Young Mercy Leaders' Pilgrimage - Participant's Diary: Molly Onufer
Young Mercy Leaders' Pilgrimage -
A Participant's Diary
A Leader is a Dealer in Hope
Mary Reynolds rsm
This morning started off with a lovely morning prayer that began with a ceremonial setting of a tea set that set the tone of Catherine’s hospitality and prayers that welcomed the pilgrims to the spirit and presence of Mercy. The morning precession then led us into a thought-provoking keynote presentation from Sr Mary Reynolds, Executive Director of Mercy International Association, entitled ‘A Leader is a Dealer in Hope’.
Sr Mary started by proposing the idea: was our world ever in such need of hope? It was an idea that many of us would agree to be true. But, when we think about it, throughout history the world has always sought hope. I don’t know about anybody else, but I tend to look at problems in the world and be overwhelmed trying to figure out how we could possibly change an existing and engrained system. But Sr Mary offered a great definition of what it means to give hope – to look at life in a different way. You can break through impossibilities by looking at them differently.
Catherine McAuley did this when she looked at poverty and didn’t just see the rich are rich and the poor are poor, but she had a concern for the persons of the poor. How Catherine got things done was to believe in herself and what she was doing and put it all on the line. We have what it takes to repair the world – a fact that is simple and profound. But our generation faces the challenge of technology, which can sometimes draw us away from compassion – compassion is action. What we can bring to the world is a kind word, compassionate look and patient hearing of sorrows.
Sr Mary then went on to tell us a story about how we can have a profound impact on someone without recognizing it by doing even the smallest acts. This is what we can bring to leadership – it’s about the small acts. The effects of our actions can be huge. If we look at leadership and try to change the whole world all at once, we wouldn’t be able. BUT, if we start by being present and compassionate where we are – showing one person they are loved or have talents or can do something – we’re making differences that matter and can be further cultivated and contributed to progress.

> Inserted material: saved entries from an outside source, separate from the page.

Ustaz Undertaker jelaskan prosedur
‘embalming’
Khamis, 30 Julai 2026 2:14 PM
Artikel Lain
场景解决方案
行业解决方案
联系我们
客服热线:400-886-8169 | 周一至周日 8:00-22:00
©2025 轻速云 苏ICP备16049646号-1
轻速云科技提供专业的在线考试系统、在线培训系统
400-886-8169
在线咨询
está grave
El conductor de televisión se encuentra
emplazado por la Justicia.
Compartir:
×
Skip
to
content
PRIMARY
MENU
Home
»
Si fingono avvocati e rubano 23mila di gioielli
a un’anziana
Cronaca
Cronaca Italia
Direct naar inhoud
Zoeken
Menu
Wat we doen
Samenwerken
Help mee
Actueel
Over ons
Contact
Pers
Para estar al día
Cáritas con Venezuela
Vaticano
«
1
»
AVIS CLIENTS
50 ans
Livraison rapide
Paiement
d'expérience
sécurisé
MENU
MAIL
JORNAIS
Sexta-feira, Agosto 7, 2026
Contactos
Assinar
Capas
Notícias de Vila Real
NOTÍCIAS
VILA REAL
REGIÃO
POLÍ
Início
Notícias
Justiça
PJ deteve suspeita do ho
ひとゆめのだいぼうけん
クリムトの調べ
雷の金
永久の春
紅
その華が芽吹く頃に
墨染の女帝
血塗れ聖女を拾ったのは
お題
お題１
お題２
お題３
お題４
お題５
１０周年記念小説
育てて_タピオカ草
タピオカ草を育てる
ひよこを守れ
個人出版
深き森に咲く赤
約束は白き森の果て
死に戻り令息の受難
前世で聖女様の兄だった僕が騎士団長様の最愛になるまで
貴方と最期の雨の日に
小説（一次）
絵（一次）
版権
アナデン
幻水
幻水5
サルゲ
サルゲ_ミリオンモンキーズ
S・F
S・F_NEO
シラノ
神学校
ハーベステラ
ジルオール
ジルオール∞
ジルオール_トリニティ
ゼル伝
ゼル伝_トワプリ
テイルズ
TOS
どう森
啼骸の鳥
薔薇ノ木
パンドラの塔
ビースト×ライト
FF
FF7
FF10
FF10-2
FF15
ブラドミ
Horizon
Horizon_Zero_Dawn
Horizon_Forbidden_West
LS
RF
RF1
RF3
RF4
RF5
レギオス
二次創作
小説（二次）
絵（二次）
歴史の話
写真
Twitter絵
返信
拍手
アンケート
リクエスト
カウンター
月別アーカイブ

During the Q&A, the participants shared Mercy projects they’ve been involved in with their universities and/or communities that reached out and built bridges with people. People are people are people, and building a relationship with people to let them know you care and believe in them is leadership. Most of our biggest affects come from the small moments of engagement and being present. Thus, we must be the light and show others’ their light as well. So, although Sr Mary pointed out that there’s no leadership handbook to follow, we can learn from Catherine’s advice to another sister: ‘Show kind affection every day.’
The World Needs Mercy...Can you respond? Karen Schneider RSM M.D.
Following on from her captivating keynote address, Karen Schneider RSM led a workshop on the topic of ‘The World Needs Mercy… Can you respond’ where she went into more depth of what global mercy is and how she has engaged it. Her journey began as a medical student when she wanted to travel and so consulted the Mercy global community to see if there were possibilities. She found an opportunity in Guyana and took it. After some experience negotiations and with unyielding courage, steadfast passion and a calling to help, she found herself in remote rural Guyana with sick people coming from all around to seek her help. Her very first spot in a lifelong, worldwide tour of medical service trips, she still visits that rural village in Guyana every year.
Karen’s stories are powerful, touching, adventurous, courageous, funny and hopeful. I think this is a tribute to herself and her leadership – that she can go to remote and/or disaster-stricken places – which are frankly, places most people would never go – and to discern so much from her experiences. They’re unconventional, technical, practical and sometimes there’s humor in them. I won’t go into summarising her stories now, because everyone should hear them firsthand, but… just wow.
So, here are some points I brought away from her workshop. First, I learned more about medicine and biology than I probably did in school. Secondly, I admire her approach to her residents’ experiences when they go on these trips with her. Some choose to pursue this course of medicine. Others don’t – but Karen pointed out that though fieldwork may not be for them, they will continue to be allies of the cause which is necessary for this sort of work to continue. Third being the importance and efficiency of the Mercy international connections. On the ground sisters have set up in these communities, which enables sisters like Karen to come in with services and additional supports. The last important point Karen left us with was: ‘It is for God we serve the poor and not for thanks.’